►

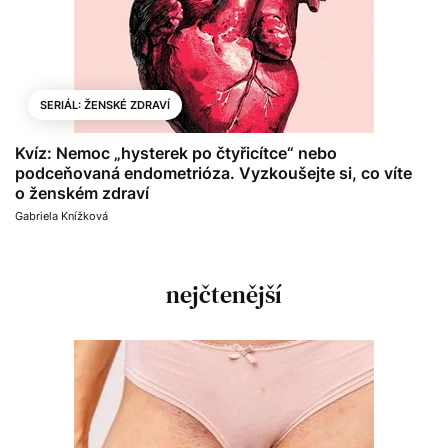
SERIÁL: ŽENSKÉ ZDRAVÍ
Kvíz: Nemoc „hysterek po čtyřicítce“ nebo
podceňovaná endometrióza. Vyzkoušejte si, co víte
o ženském zdraví
Gabriela Knížková
nejčtenější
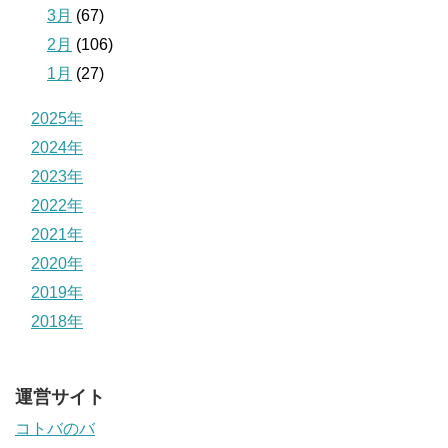
3月
(67)
2月
(106)
1月
(27)
2025年
2024年
2023年
2022年
2021年
2020年
2019年
2018年
運営サイト
コトバのバ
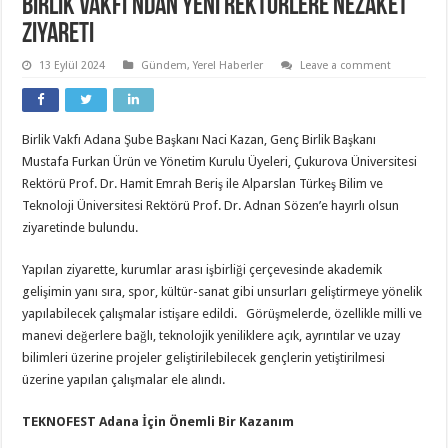
Birlik Vakfı’ndan Yeni Rektörlere Nezaket
Ziyareti
13 Eylül 2024
Gündem
,
Yerel Haberler
Leave a comment
Birlik Vakfı Adana Şube Başkanı Naci Kazan, Genç Birlik Başkanı
Mustafa Furkan Ürün ve Yönetim Kurulu Üyeleri, Çukurova Üniversitesi
Rektörü Prof. Dr. Hamit Emrah Beriş ile Alparslan Türkeş Bilim ve
Teknoloji Üniversitesi Rektörü Prof. Dr. Adnan Sözen’e hayırlı olsun
ziyaretinde bulundu.
Yapılan ziyarette, kurumlar arası işbirliği çerçevesinde akademik
gelişimin yanı sıra, spor, kültür-sanat gibi unsurları geliştirmeye yönelik
yapılabilecek çalışmalar istişare edildi. Görüşmelerde, özellikle milli ve
manevi değerlere bağlı, teknolojik yeniliklere açık, ayrıntılar ve uzay
bilimleri üzerine projeler geliştirilebilecek gençlerin yetiştirilmesi
üzerine yapılan çalışmalar ele alındı.
TEKNOFEST Adana İçin Önemli Bir Kazanım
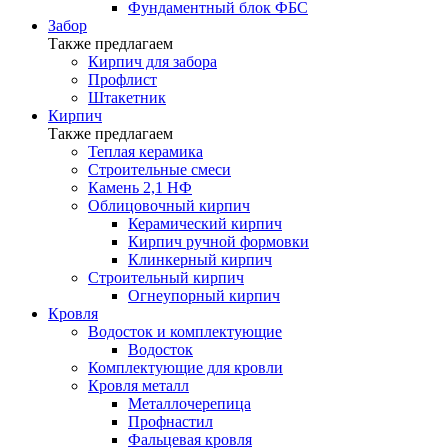
Фундаментный блок ФБС
Забор
Также предлагаем
Кирпич для забора
Профлист
Штакетник
Кирпич
Также предлагаем
Теплая керамика
Строительные смеси
Камень 2,1 НФ
Облицовочный кирпич
Керамический кирпич
Кирпич ручной формовки
Клинкерный кирпич
Строительный кирпич
Огнеупорный кирпич
Кровля
Водосток и комплектующие
Водосток
Комплектующие для кровли
Кровля металл
Металлочерепица
Профнастил
Фальцевая кровля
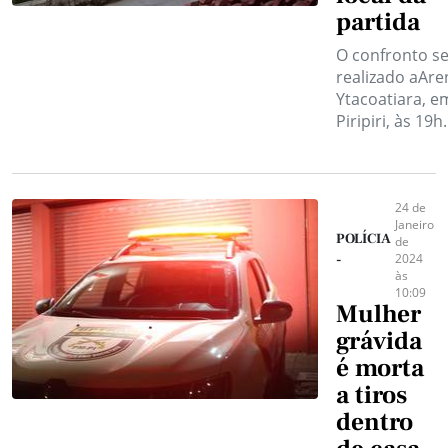
partida
O confronto s
realizado aAre
Ytacoatiara, e
Piripiri, às 19h.
24 de
Janeiro
POLÍCIA
de
2024
-
às
10:09
Mulher
grávida
é morta
a tiros
dentro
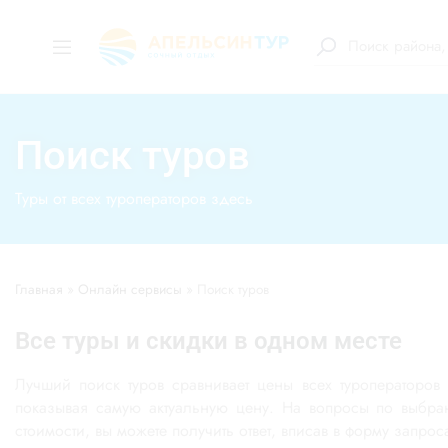
Поиск туров
Туры от всех туроператоров здесь
Главная
»
Онлайн сервисы
»
Поиск туров
Все туры и скидки в одном месте
Лучший поиск туров сравнивает цены всех туроператоров
показывая самую актуальную цену. На вопросы по выбран
стоимости, вы можете получить ответ, вписав в форму запроса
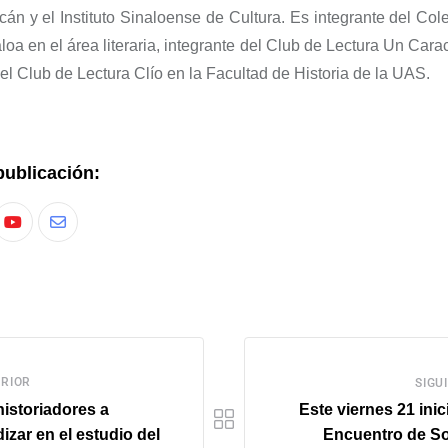
cán y el Instituto Sinaloense de Cultura. Es integrante del Col
oa en el área literaria, integrante del Club de Lectura Un Cara
el Club de Lectura Clío en la Facultad de Historia de la UAS.
publicación:
RIOR
SIGU
istoriadores a
Este viernes 21 inici
izar en el estudio del
Encuentro de So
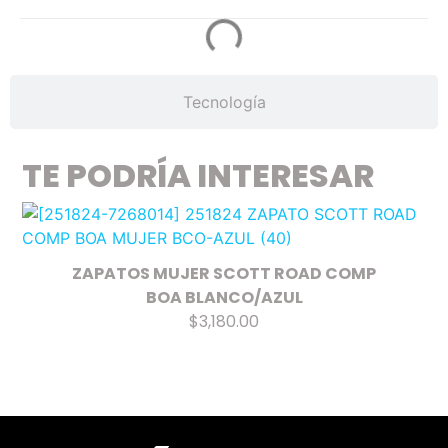
Tecnología
TE PODRÍA INTERESAR
ZAPATOS MUJER SCOTT ROAD COMP
BOA BLANCO/AZUL
$3,180.00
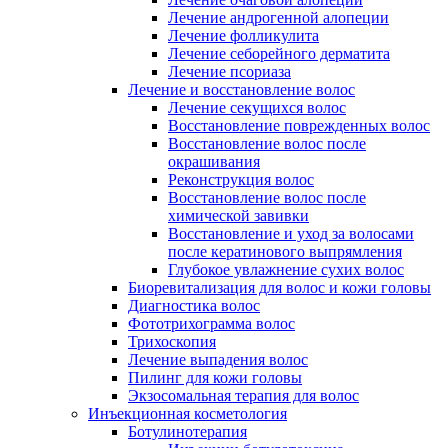
Лечение андрогенной алопеции
Лечение фолликулита
Лечение себорейного дерматита
Лечение псориаза
Лечение и восстановление волос
Лечение секущихся волос
Восстановление поврежденных волос
Восстановление волос после
окрашивания
Реконструкция волос
Восстановление волос после
химической завивки
Восстановление и уход за волосами
после кератинового выпрямления
Глубокое увлажнение сухих волос
Биоревитализация для волос и кожи головы
Диагностика волос
Фототрихограмма волос
Трихоскопия
Лечение выпадения волос
Пилинг для кожи головы
Экзосомальная терапия для волос
Инъекционная косметология
Ботулинотерапия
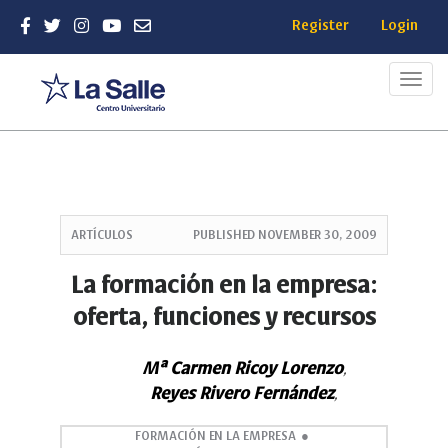
Register
Login
Toggl
navig
Quick
jump
ARTÍCULOS
PUBLISHED
NOVEMBER 30, 2009
to
page
La formación en la empresa:
content
oferta, funciones y recursos
Main
Navigation
Main
Mª Carmen Ricoy Lorenzo
,
Content
Reyes Rivero Fernández
,
Sidebar
FORMACIÓN EN LA EMPRESA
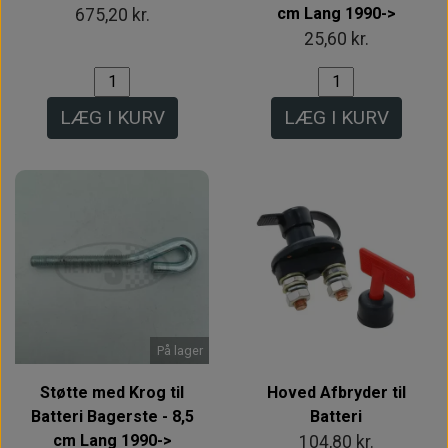
cm Lang 1990->
675,20 kr.
25,60 kr.
LÆG I KURV
LÆG I KURV
På lager
Støtte med Krog til
Hoved Afbryder til
Batteri Bagerste - 8,5
Batteri
cm Lang 1990->
104,80 kr.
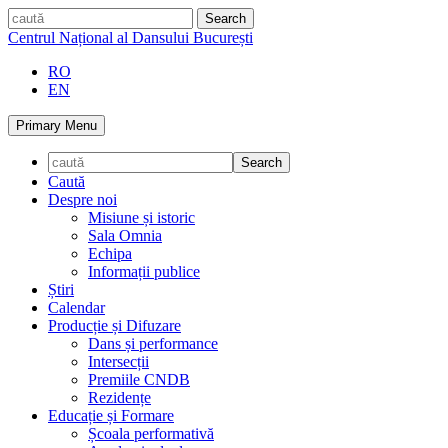
Skip
caută
to
Centrul Național al Dansului București
content
RO
EN
Primary Menu
Caută
Despre noi
Misiune și istoric
Sala Omnia
Echipa
Informații publice
Știri
Calendar
Producție și Difuzare
Dans și performance
Intersecții
Premiile CNDB
Rezidențe
Educație și Formare
Școala performativă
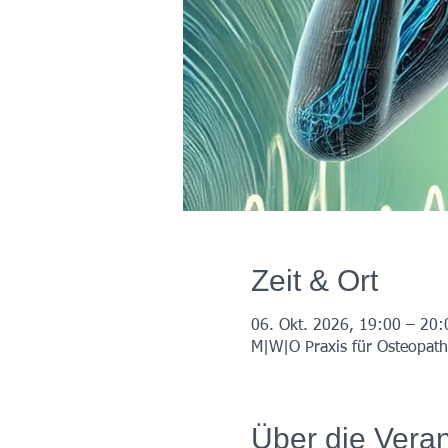
Zeit & Ort
06. Okt. 2026, 19:00 – 20:
M|W|O Praxis für Osteopath
Über die Veran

◄

▶ **WHAT NEEDS TO BE DONE**: Go through the data and copy every line that includes "Lectura".

▶ **RESULT OF THE TASK**:
oa en el área literaria, integrante del Club de Lectura Un Cara
el Club de Lectura Clío en la Facultad de Historia de la UAS.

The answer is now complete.